▶ [WHAT THE TASK ASKS]
Relabel "common name" as "vernacular name" in every record below and leave all other lines untouched. Reproduce the lines without the pictures.

Extracted data entries
[start]

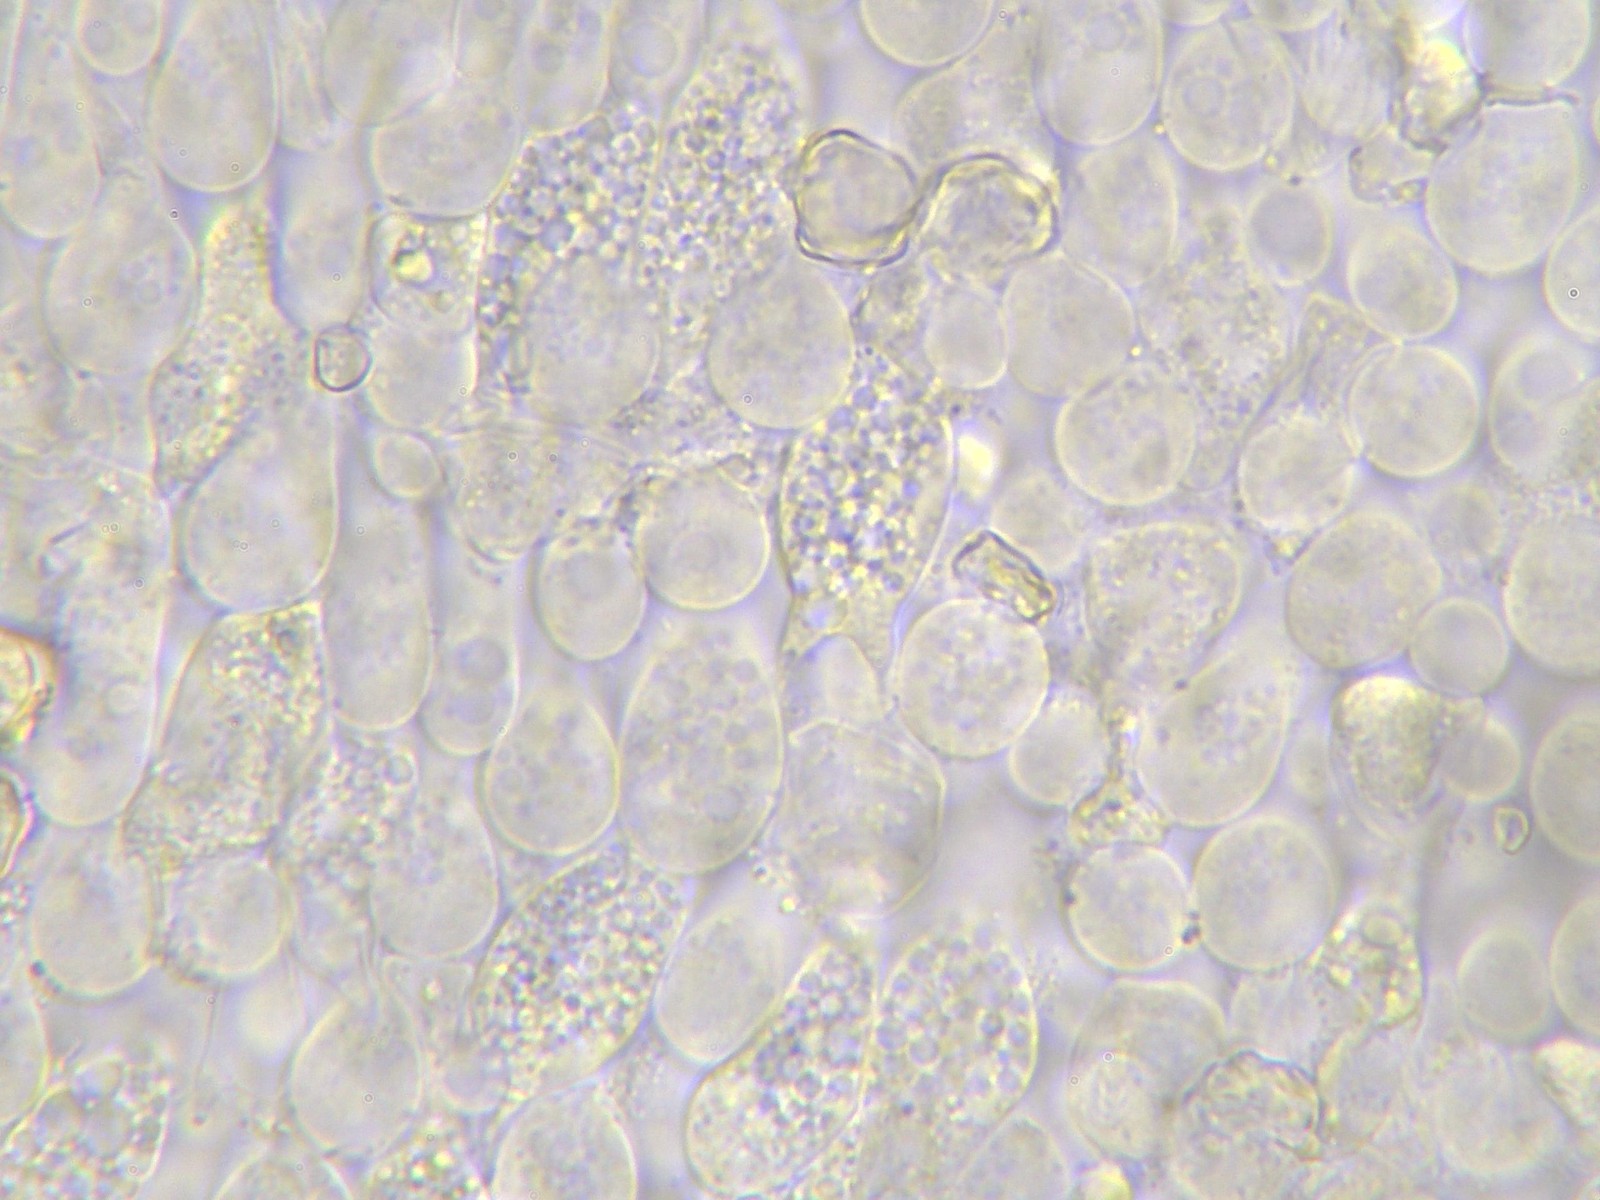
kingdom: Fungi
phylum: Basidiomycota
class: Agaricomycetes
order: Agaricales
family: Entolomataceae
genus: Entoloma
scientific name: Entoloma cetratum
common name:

[end]

▶ [IN RESPONSE]
kingdom: Fungi
phylum: Basidiomycota
class: Agaricomycetes
order: Agaricales
family: Entolomataceae
genus: Entoloma
scientific name: Entoloma cetratum
vernacular name:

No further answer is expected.